● SEZIONE DI TESTO
==================================================

Paolino crea fantasmi di architetture immaginarie, d'invisibili città visibilissime, grazie ad un complesso lavoro di elaborazione analogica e digitale, che fa sì che delle semplici fotografie documentarie galleggino irrequietamente  tra fotografia e pittura, in un gemellamento acido ed interrogativo. Quasi in un'esplosione tecnica e visiva del tessuto originario stesso e lacerato dell'immagine. La realtà stessa viene come assorbita nel nucleo (atomico?) d'un'architettura storica, da antologia e per lo più riconoscibile, che non rinuncia, sia pur sfaldandosi, alla propria inquietante, nebulosa monumentalità ferita. Sia che si tratti di paesaggi desolati d'un temuto futuro, prossimo e desertificato, o di celebri icone ravvisabili, da pompati archistar (in un omaggio straniato e deforme delle caste liturgie documentali e germaniche in bianco e nero di Bernd e Hilla Becher) la scena rannuvolata evoca costantemente un'atmosfera sospesa ed allarmante. Da rampa di lancio. Si tratta ogni volta d'immagini metabolizzate e stracciate, brandelli d'un universo in decomposizione, lacerti di sogni in disfacimento, ove spesso viene come inscenato au ralenti un dialogo conflittuale, un combattimento estremo e disperato tra natura & cultura. Sono immagini che, pur riciclando, metabolizzando e cancellando rimandi ad un pulsante universo visivo, che è quello reale del nostro patrimonio urbanistico, si situano comunque in un limbo inafferrabile, al di fuori del flusso quotidiano della spazzatura d'informazioni ottiche, cui siamo perpetuamente sottoposti. Come oscurando e riaccendendo il nostro assuefatto sguardo 'televisivo'. Anche se poi la loro natura monumentale le relega tutte in una dimensione atemporale d'ineludibile ed inagguantabile contemporaneità delusa.

==================================================

● DATI FORNITI
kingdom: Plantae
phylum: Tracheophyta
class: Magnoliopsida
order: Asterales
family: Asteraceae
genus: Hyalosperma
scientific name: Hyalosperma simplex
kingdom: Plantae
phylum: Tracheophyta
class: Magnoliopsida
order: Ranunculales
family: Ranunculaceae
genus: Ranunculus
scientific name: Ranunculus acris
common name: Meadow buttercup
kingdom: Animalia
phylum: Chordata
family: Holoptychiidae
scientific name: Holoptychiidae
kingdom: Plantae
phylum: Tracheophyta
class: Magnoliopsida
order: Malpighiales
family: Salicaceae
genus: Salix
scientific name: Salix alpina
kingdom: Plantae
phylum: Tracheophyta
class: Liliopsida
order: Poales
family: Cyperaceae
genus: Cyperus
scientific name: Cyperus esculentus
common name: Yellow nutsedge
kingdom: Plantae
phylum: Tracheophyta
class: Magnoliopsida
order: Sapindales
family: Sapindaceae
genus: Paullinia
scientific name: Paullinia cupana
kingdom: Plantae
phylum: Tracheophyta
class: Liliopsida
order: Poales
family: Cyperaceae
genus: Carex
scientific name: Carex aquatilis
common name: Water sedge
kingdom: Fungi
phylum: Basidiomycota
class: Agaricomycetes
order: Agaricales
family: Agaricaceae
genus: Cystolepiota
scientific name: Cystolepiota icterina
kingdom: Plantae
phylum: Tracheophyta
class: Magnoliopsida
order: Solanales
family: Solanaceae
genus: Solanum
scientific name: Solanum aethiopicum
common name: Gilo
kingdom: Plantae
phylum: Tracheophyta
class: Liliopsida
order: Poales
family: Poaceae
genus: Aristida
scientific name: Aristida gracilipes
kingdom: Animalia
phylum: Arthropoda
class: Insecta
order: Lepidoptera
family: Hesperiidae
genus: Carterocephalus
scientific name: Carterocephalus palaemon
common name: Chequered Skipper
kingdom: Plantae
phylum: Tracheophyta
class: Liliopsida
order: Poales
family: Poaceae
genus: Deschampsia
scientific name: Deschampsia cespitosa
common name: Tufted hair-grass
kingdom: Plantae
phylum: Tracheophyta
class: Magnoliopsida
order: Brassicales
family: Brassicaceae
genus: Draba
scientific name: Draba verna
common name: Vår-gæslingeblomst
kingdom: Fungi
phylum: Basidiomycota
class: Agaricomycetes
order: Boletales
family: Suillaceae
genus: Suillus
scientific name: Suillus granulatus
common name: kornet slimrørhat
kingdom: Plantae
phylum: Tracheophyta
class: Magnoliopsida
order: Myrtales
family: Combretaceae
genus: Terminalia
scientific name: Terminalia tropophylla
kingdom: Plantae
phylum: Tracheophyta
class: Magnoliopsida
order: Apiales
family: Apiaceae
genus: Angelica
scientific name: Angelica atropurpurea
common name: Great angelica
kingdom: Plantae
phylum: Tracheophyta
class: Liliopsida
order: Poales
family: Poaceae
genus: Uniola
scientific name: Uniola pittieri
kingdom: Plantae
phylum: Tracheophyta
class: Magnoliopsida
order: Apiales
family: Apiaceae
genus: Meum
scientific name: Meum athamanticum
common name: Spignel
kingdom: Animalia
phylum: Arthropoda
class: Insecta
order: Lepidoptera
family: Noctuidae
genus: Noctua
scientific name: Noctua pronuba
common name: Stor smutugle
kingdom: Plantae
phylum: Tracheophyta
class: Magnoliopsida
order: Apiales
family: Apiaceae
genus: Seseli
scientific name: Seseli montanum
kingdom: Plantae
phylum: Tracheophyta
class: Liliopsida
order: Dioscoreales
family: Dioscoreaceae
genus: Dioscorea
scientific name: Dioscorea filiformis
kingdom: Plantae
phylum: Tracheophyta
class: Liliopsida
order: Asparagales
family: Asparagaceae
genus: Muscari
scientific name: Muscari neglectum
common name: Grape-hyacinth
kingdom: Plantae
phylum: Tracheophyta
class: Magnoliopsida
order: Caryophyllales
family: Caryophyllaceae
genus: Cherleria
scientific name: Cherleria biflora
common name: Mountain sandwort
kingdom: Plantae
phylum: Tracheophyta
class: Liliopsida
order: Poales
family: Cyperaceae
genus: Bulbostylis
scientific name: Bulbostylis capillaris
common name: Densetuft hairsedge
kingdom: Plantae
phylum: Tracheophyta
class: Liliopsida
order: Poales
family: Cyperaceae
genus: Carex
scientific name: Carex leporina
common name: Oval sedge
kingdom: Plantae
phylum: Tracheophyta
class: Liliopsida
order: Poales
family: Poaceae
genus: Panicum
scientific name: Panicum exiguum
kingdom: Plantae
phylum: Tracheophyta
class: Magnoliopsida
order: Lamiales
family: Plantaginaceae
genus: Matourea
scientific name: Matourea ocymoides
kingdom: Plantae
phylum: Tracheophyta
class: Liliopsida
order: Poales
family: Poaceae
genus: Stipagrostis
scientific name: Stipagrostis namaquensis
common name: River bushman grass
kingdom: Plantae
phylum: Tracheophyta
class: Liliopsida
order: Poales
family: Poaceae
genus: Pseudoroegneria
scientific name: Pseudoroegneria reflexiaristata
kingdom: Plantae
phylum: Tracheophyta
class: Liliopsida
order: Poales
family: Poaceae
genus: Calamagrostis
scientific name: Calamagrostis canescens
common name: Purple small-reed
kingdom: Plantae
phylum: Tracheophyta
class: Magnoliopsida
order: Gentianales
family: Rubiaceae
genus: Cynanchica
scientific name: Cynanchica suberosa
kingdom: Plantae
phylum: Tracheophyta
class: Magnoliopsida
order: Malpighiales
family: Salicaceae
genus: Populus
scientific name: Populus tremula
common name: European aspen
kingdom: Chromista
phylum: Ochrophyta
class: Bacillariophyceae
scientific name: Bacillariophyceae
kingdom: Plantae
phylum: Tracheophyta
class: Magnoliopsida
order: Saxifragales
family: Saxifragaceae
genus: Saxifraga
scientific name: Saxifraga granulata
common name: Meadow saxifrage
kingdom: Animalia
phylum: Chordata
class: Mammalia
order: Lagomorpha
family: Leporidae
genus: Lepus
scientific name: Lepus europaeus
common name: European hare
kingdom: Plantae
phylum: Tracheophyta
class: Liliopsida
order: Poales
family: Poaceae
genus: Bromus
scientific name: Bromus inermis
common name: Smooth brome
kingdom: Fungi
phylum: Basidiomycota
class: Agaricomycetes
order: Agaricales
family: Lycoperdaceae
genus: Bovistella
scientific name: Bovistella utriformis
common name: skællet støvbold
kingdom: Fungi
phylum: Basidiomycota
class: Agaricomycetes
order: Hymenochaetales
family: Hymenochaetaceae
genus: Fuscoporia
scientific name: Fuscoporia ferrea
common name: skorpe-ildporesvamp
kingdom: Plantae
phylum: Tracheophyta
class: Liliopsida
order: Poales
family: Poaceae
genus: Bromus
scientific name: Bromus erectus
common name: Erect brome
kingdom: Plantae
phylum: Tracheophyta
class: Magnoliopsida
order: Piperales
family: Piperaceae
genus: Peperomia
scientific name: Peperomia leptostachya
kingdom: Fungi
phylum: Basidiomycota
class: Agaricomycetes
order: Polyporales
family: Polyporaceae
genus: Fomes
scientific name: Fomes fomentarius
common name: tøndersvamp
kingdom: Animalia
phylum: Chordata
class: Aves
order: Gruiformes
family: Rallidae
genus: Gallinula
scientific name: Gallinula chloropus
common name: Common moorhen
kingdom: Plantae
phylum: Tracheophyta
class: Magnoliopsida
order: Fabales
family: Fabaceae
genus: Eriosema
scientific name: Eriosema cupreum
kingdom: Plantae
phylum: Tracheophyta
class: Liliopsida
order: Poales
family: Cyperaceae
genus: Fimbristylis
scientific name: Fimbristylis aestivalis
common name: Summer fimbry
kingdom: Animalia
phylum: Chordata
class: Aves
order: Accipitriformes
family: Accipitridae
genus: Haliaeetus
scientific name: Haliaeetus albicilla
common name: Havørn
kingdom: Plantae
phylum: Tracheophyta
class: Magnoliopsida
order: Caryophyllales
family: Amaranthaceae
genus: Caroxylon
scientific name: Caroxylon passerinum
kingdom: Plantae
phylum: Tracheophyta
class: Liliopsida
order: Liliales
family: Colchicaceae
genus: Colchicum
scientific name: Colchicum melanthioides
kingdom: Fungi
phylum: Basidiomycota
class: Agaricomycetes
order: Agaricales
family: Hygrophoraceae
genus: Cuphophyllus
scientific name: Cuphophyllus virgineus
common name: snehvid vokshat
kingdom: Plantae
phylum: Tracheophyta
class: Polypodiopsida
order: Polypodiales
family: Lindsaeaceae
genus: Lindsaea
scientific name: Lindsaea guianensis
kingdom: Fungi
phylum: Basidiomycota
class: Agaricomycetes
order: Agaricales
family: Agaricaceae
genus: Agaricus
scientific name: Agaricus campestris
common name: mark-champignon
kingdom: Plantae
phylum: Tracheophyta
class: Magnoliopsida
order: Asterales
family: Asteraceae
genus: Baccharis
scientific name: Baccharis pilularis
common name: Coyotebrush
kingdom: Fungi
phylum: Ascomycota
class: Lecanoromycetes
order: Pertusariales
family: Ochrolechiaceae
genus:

==================================================

● PROBLEMA DA RISOLVERE
Per favore, prosegui il testo sulle architetture immaginarie di Paolino, riprendendo subito dopo la sua ultima frase. L'elenco non ha alcun ruolo in questo lavoro.

● RISPOSTA SCRITTA
 

M. V.

Paolino’ s ghosts belong to imaginary architecture, to the invisibility of glaringly visible cities. His work bases on the complexity of analogic and digital processing, which makes plainly documentary photographs float restlessly between photography and painting, whose twinning turns into an acid question. Almost as if the very core of the torn image technically bursts into a visual explosion. Reality itself is absorbed into the - atomic? – core of the most recognizable anthology of historical architecture, whose shuttered monumentality breaks down and bleeds, but does not give up its own disturbing nature. No matter whether the clouded scene is part of a desolate landscape in a feared future, near and desertified, or the recognizable icon of some famous archistar (an alienated, disfigured tribute to the chaste liturgies of Germanic, black-and-white documentaries by Bernd and Hilla Becher) – it evokes the constantly suspended, alarming mood of a launching pad. The scene is always about metabolized, torn images. It is about pieces of a decaying world. It is about fragments of disintegrating dreams. A slow-motion conflict is often staged as an extremely desperate battle between nature & culture. Such images recycle, digest, and cancel any reference to the pulsing visual universe of our real, urban heritage. Nevertheless, they still remain part of an elusive limb that lays beyond the daily junk of optical information that we are bombarded with. They interrupt our addiction and reset our TV-influenced perspective. But in the end, the monumental nature of these scenes confines them in the timeless dimension that too often coincides with the disillusion of an inescapable and still elusive contemporaneity.

 

M. V.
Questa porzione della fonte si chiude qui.